Some times you want to calculate the sum of last recent 5m data every minute, by using group by time(5m)
, you only get 1 result every 5 minute. To achieve this, you can use the offset
parameter in group by time
statement. For example, group by time(5m,1m)
with move the time boundary 1 minute forward, the result will be xx:01
, xx:06
. you can create 5 continuous queries with offset from 0 to 4.
More example can be found in this repo.
Group by in Continuous Queries #
By reading the official resample document, the resample every <interval> for <interval>
can override the continuous queries execute interval and the time range of query statement.
The example in official document the interval is always a multiple of group by time(m)
. I tries different values, here is the result.
Every Interval #
every
interval can be any value regardless of group by time
interval.

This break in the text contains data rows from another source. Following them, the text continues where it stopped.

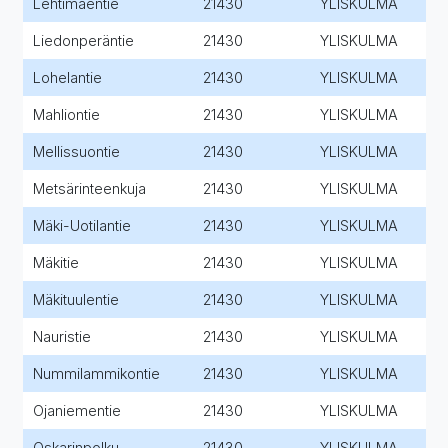
Lehtimäentie
21430
YLISKULMA
Liedonperäntie
21430
YLISKULMA
Lohelantie
21430
YLISKULMA
Mahliontie
21430
YLISKULMA
Mellissuontie
21430
YLISKULMA
Metsärinteenkuja
21430
YLISKULMA
Mäki-Uotilantie
21430
YLISKULMA
Mäkitie
21430
YLISKULMA
Mäkituulentie
21430
YLISKULMA
Nauristie
21430
YLISKULMA
Nummilammikontie
21430
YLISKULMA
Ojaniementie
21430
YLISKULMA
Oskarinpolku
21430
YLISKULMA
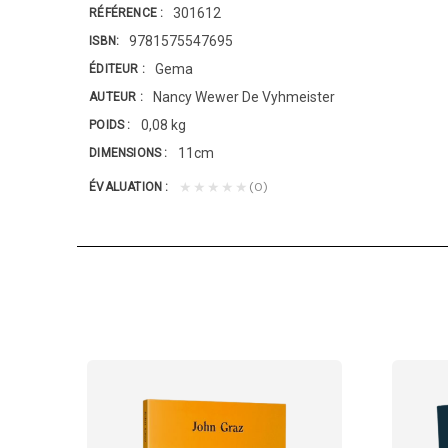
301612
RÉFÉRENCE
9781575547695
ISBN
Gema
ÉDITEUR
Nancy Wewer De Vyhmeister
AUTEUR
0,08 kg
POIDS
11cm
DIMENSIONS
(0)
★★★★★
ÉVALUATION
CLES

The CQ will execute at the time boundary of every
interval.
For Interval #
for
interval can be greater or equal to group by time(xx)
. If it is less than group by interval, influx will raise an error like this: ERR: error parsing query: FOR duration must be >= GROUP BY time duration: must be a minimum of 20s, got 5s
Start Time and End Time in CQs #
Here is a simple example, every 10 s for 45s group by time(20s)

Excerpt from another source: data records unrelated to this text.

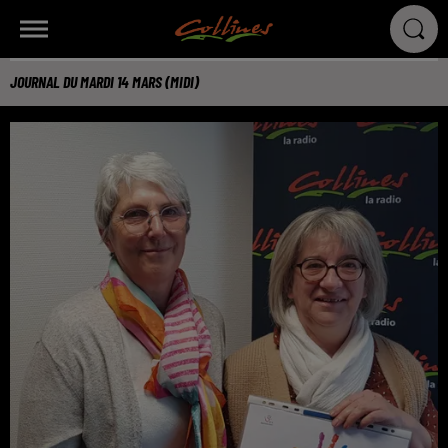
JOURNAL DU MARDI 14 MARS (MIDI)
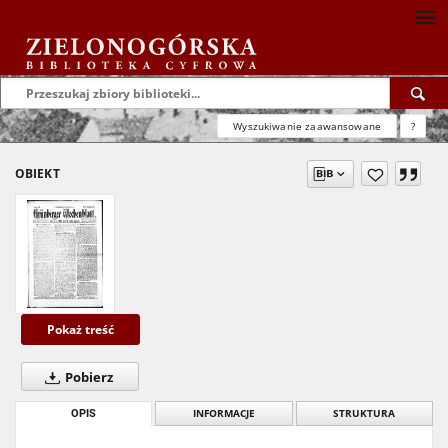
Wyszukiwanie zaawansowane
?
OBIEKT
Pokaż treść
Pobierz
OPIS
INFORMACJE
STRUKTURA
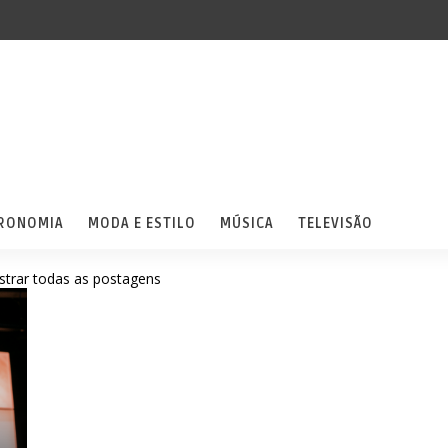
RONOMIA
MODA E ESTILO
MÚSICA
TELEVISÃO
trar todas as postagens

execute time | selected start time | selected end time | real start time | real end time |
---|---|---|---|---|
16:00:30 | 15:59:45 | 16:00:30 | 16:00:00 | 16:00:40 |
16:00:40 | 15:59:55 | 16:00:40 | 16:00:00 | 16:00:40 |
16:00:50 | 16:00:05 | 16:00:50 | 16:00:20 | 16:01:00 |
16:01:00 | 16:00:15 | 16:01:00 | 16:00:20 | 16:01:00 |
We can see that, the execute interval is always 10s, but the start time and end time in CQ not equals to now()-45s
-now()
. It still based on group by time
’s time boundary, but the start time must >= selected start time and end time is also >= selected end time.
Here is another example, every 5s for 10s group by time(10s)
execute time | selected start time | selected end time | real start time | real end time |
---|---|---|---|---|
16:00:00 | 15:59:50 | 16:00:00 | 16:59:50 | 16:00:00 |
16:00:05 | 15:59:55 | 16:00:05 | 16:00:00 | 16:00:10 |
16:00:10 | 16:00:00 | 16:00:10 | 16:00:00 | 16:00:10 |
16:00:15 | 16:00:05 | 16:00:15 | 16:00:10 | 16:00:20 |
I guess the reason why start time is always >= selected start time is to prevent pollute previous data. If the aggregated data is not enough, it will overwrite the correct data generated before. If there is not enough data in end time clause, it will be correct in the future.